Так и получилось. На пятой минуте артподготовки старший лейтенант А. Черцов увидел, что катер Куракина стоит без движения, а надо действовать немедленно. Андрей тут же стреляет торпедой в намеченном ранее направлении. При отходе засекает автоматическую пушку противника на восточном моле, ведущую интенсивный огонь, и выпускает вторую торпеду по этим вспышкам. Потом подходит к катеру А. Куракина, выясняет, что на нем повреждения, и начинает буксировать его в Кабардинку. Казалось, задание выполнено блестяще, помог товарищу в беде. Но нет!

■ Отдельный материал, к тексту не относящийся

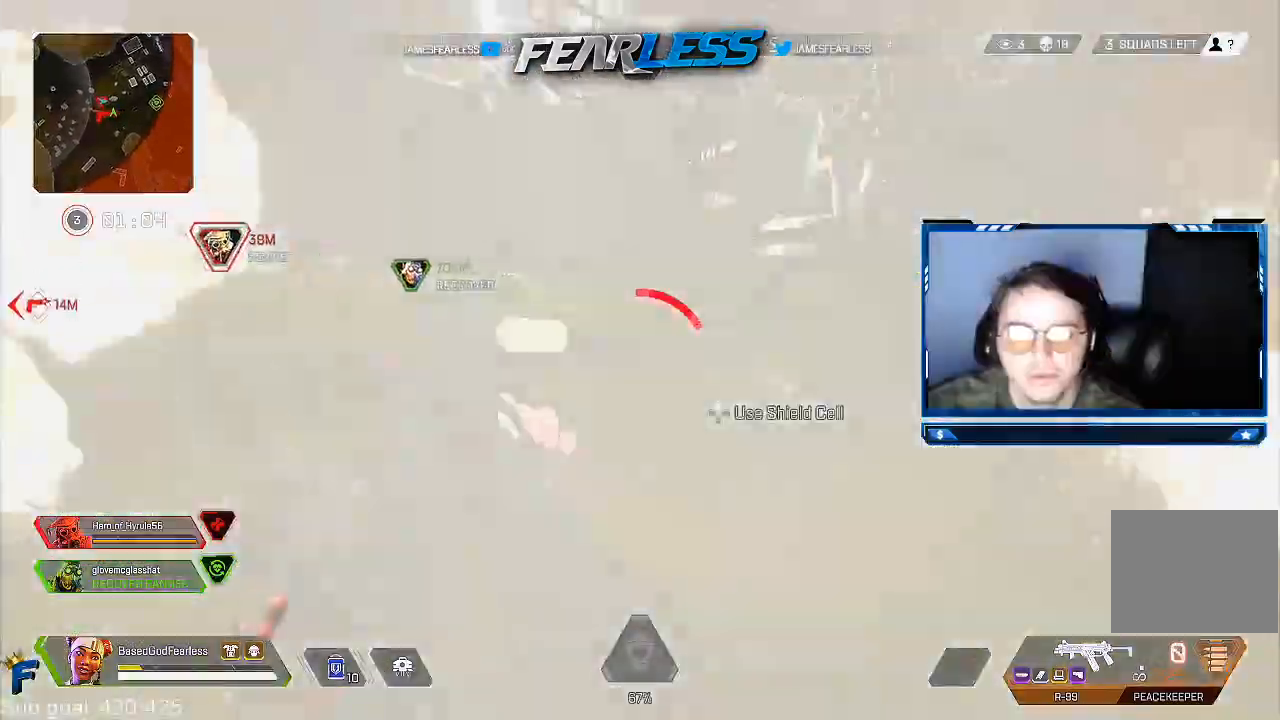
{"dt_ms": 500, "buttons": [], "left_stick": "left", "right_stick": "right", "events": [[150, "R3", "down"], [300, "left_stick", "left"], [383, "right_stick", "down-right"], [433, "right_stick", "right"], [483, "R3", "up"]]}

Катер А. Черцова принимает на борт десант и отправляется в Новороссийск. Уже рассвело и противник при входе ведет по ТКА ураганный огонь. Но катер все-таки прорывается в порт, двигаясь на Каботажную пристань. Огненные струи поливают катер, выведен из [348] строя один мотор, загорелся бензоотсек. Команда самоотверженно борется за спасение своего ТКА-93. Командир отделения мотористов накрыл кошмой пробитый бензобак, огнетушителем сбил пламя. Мотористу Кузнецову удалось запустить заглохший мотор. Черцов ранен в живот, но продолжает управлять катером, упорно держит курс на Каботажную пристань. Тут глохнут оба мотора. Получив сквозное ранение в грудь, падает главстаршина Н. Ченчик. Теряет сознание командир. Но уже осталось какой-то десяток метров, и катер идет по инерции. Вот он уже ткнулся в берег. Десантники ринулись в бой.

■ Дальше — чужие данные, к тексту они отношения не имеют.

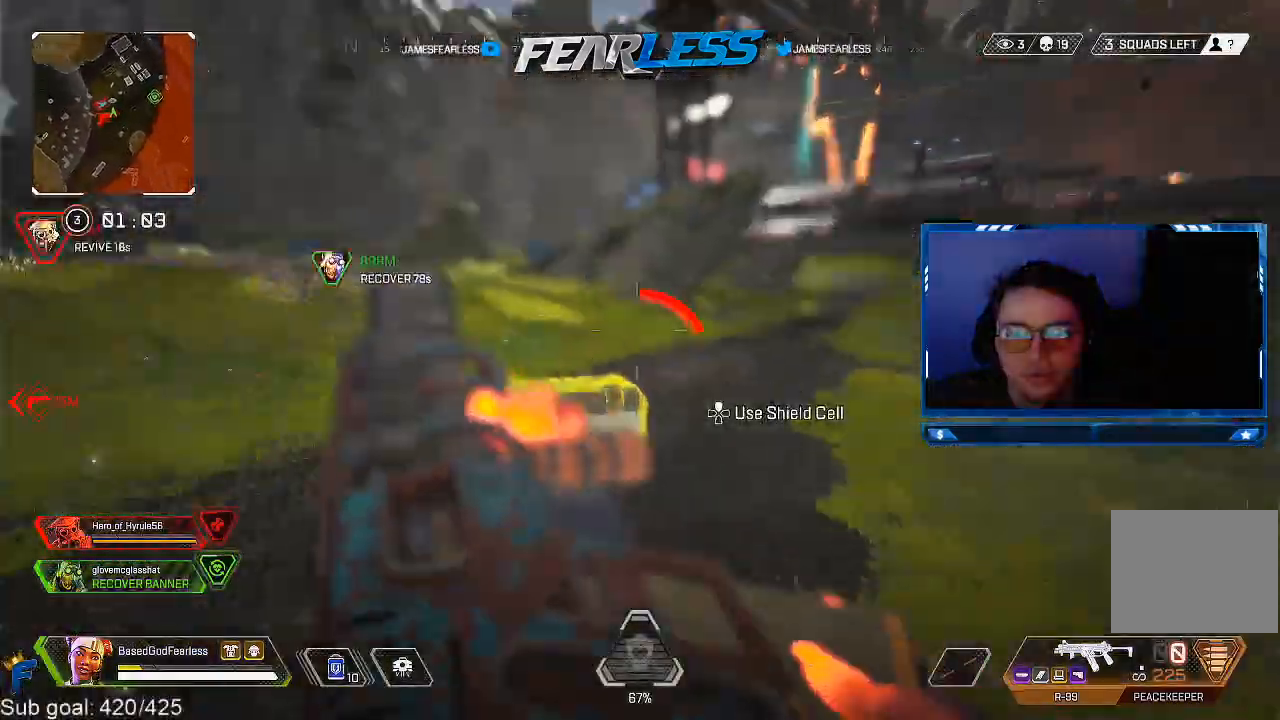
{"dt_ms": 500, "buttons": [], "left_stick": "down-left", "right_stick": "up-right", "events": [[83, "right_stick", "center"], [133, "left_stick", "down-left"], [300, "R3", "down"], [417, "R3", "up"], [483, "right_stick", "up-right"]]}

Мотористы снова каким-то чудом запустили моторы. Перевязали Андрея Черцова и он, превозмогая боль, провел ТКА-93 на выход. Выведя катер из порта, А. Черцов потерял сознание. И тут за штурвал стал юнга Валя Лялин. Тяжело ему – катер идет неровно, зигзагами. А тут еще с мыса Любви снова начал стрелять противник. Командир ТКА-91, находившийся рядом, прикрыл израненный катер дымовой завесой. ТКА-93 вышел к мысу Дооб. Но моторы не успевают откачивать воду, поступавшую в катер сквозь пробоины.

– Выбрасывайся на берег! – передали команду Вале Лялину.

Он так и сделал, а подоспевший катер В. Максименко с командиром дивизиона капитаном 3-го ранга В. И. Довгаем на борту подобрали раненых и доставили их в Геленджик.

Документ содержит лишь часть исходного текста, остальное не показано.